Hope from Depression

Jesus heals the ten lepers but only one returns."This disease is not who I am. The recognition of this is essential, but the translation of this judgment into a disposition of the heart requires a continual effort. It requires prayer. I am not entirely healed, which means I must live my relationship with God in the recognition that he wills the cloud to remain in some measure, as part of his loving plan for my life.

By God's grace I have found that depression can be transformed into an awareness of my total dependence on God. I must beg him continually to deepen my awareness of my need for him. The good news, of course, is that he is here to meet that need, that dependence that really is who I am. Jesus Christ has united my whole life to his. He is here, in every circumstance, in every difficulty. The cloud says, 'I am nothing.' Humility says, 'I am nothing without You.'

I noted above that depression can become a context for growing in love. But I don't grow in love simply by figuring this out. It is possible to affirm, as a kind of external idea, that "God loves me" while at the same time being plunged into the cloud. I could write a brilliant theological treatise on the love of God for every human person and still be afflicted and crushed with the essence of being worthless. To grow in love is to grow in the heart.

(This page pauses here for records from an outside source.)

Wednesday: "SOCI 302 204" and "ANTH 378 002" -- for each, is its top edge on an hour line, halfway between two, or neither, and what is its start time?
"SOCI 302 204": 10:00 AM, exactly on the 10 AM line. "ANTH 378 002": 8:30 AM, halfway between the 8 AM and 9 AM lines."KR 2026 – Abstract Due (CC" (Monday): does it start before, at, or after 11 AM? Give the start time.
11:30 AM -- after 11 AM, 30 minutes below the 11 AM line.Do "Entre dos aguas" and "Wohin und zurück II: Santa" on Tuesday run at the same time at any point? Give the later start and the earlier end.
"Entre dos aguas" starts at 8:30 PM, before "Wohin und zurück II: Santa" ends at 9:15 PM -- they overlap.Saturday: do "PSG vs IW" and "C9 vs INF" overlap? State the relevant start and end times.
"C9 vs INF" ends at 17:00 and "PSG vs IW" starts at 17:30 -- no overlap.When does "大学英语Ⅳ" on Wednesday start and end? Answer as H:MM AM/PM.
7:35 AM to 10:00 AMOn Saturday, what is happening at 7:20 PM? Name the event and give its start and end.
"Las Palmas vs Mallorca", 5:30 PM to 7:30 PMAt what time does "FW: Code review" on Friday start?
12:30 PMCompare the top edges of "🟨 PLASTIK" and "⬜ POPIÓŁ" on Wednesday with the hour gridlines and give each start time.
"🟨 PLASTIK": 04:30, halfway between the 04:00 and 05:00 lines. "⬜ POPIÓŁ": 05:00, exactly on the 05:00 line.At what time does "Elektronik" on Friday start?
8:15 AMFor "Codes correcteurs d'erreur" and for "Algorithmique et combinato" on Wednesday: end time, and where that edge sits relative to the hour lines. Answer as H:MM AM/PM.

I can grow because, in fact, Jesus really is here. He takes the initiative. He knows the depths of my sorrow, and he enters into me right there, where I think I am most alone. If I am talking to him (prayer), it is because he is already here. And he knows the language of the heart. He hears and understands my secret cry before I even know that I have made it. He answers, and he promises that he is not going to give up on me. I must never give up on him.

I sense that the cloud is not so big, because - after all - I am rather small.

'You, O God, are good.' And the nothingness of me is filled with the goodness of God. That is how it should be...

'Jesus, make me good. Make me holy. Make me yours.'"

Taken from John Janaro, a professor emeritus of theology and the author of Never Give Up: My Life and God's Mercy.

References (1)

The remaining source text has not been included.